A Miami businessman has been sentenced to nearly four years in prison for defrauding the U.S. government’s Export-Import Bank of more than $24 million through bogus loans, the U.S. Department of Justice announced this week.
Guillermo Mondino, owner of Miami-based foreign export company Texon Inc., pleaded guilty last year to one count of conspiracy to commit mail fraud and one count of money laundering, and was sentenced this week. In addition to his sentence, Mondino will repay $16 million.
Here’s how his scheme worked, according to federal court documents:
Between 2003 and 2009, Texon helped foreign buyers obtain as many as 24 private loans to purchase U.S. goods, using falsified documents and invoices to claim government guarantees from the Export-Import Bank.
The Export-Import Bank is an independent federal agency that provides financing mechanisms to help foreign buyers purchase goods and services from U.S. companies.
In the case of Texon, which specializes in exporting heavy equipment and machinery, the Export-Import Bank provided $24 million in loan guarantees to private banks that lent money to buyers in Latin American and Caribbean countries. When those buyers defaulted on the loans, the Export-Import Bank had to pick up the tab.
In one case, Mondino helped a buyer based in the Dominican Republic create false loan documents and invoices in order to receive more than $100,000 in loans that eventually went into default, court records show.
The U.S. government has already lost $12.5 million from the scheme, and there is another $9 million in federally guaranteed loans that are likely to default when payments come due in the future, court records show.

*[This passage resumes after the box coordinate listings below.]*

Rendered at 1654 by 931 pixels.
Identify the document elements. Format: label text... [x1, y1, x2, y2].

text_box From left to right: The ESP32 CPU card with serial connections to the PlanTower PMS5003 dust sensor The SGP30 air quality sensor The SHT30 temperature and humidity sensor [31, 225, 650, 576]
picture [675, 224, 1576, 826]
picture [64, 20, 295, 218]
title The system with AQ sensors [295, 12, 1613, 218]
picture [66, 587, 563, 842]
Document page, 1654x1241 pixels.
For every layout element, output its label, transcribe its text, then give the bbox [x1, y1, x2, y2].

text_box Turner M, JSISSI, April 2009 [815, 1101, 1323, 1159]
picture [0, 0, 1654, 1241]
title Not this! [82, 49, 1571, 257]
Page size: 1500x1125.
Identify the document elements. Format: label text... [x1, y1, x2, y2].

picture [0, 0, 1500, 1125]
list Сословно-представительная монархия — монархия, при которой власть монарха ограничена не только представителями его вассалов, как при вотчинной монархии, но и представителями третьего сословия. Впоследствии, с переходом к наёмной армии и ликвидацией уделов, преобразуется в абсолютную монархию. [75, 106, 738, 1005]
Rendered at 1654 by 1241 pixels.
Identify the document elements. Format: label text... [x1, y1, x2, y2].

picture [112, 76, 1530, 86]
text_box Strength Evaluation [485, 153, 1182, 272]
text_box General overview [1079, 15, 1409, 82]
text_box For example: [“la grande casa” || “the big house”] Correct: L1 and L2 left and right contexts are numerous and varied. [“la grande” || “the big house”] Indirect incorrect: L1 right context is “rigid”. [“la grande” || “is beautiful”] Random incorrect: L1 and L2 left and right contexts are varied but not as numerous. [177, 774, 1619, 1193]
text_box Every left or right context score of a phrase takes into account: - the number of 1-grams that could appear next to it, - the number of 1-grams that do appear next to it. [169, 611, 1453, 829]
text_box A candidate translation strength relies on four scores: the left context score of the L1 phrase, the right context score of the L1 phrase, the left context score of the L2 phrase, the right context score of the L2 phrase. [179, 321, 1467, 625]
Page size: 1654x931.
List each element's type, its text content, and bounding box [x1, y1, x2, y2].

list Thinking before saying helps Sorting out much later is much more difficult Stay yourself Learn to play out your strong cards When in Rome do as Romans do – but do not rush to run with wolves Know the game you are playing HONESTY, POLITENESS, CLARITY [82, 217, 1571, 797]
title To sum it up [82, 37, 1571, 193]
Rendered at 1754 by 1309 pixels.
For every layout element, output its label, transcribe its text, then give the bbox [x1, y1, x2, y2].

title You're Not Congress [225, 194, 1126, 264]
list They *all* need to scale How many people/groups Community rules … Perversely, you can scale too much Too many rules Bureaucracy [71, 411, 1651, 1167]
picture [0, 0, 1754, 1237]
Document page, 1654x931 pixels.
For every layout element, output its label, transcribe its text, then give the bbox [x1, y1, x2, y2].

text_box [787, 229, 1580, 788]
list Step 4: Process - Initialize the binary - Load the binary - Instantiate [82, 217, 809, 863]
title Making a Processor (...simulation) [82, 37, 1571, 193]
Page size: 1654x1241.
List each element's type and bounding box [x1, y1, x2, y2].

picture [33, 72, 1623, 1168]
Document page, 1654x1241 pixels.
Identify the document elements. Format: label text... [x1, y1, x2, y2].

Rather than use the loan proceeds to purchase equipment, the foreign buyers often received cash payments from Mondino and his co-conspirators, contrary to loan requirements. In some cases, the goods that foreign buyers listed on their loan applications were never shipped. In other cases, less expensive goods were shipped.
Mondino, a 48-year-old born in Argentina, sent about $6.4 million in loan proceeds to co-conspirators in Latin America and elsewhere. About $2.5 million went to Texon, a company founded in 1980. Mondino kept about $170,000 for himself, court documents show.
The scheme involved a long list of co-conspirators including foreign borrowers, suppliers, shippers, accountants and Texon’s office manager. According to court documents, Mondino’s sister and father also participated in the scheme.
As part of Mondino’s plea agreement, he must forfeit $2.7 million and pay an additional $13.3 million in restitution after his release from prison. Mondino had faced up to 14 years in prison.
“He was facing up to 168 months. The government proposed 87 months,” said Mondino’s lawyer Forrest Sygman. “He was sentenced to 46 months.”
Mondino will surrender to the authorities in January and will be admitted to a low-security facility or halfway house, Sygman said. His sentence will be followed by three years of supervised release.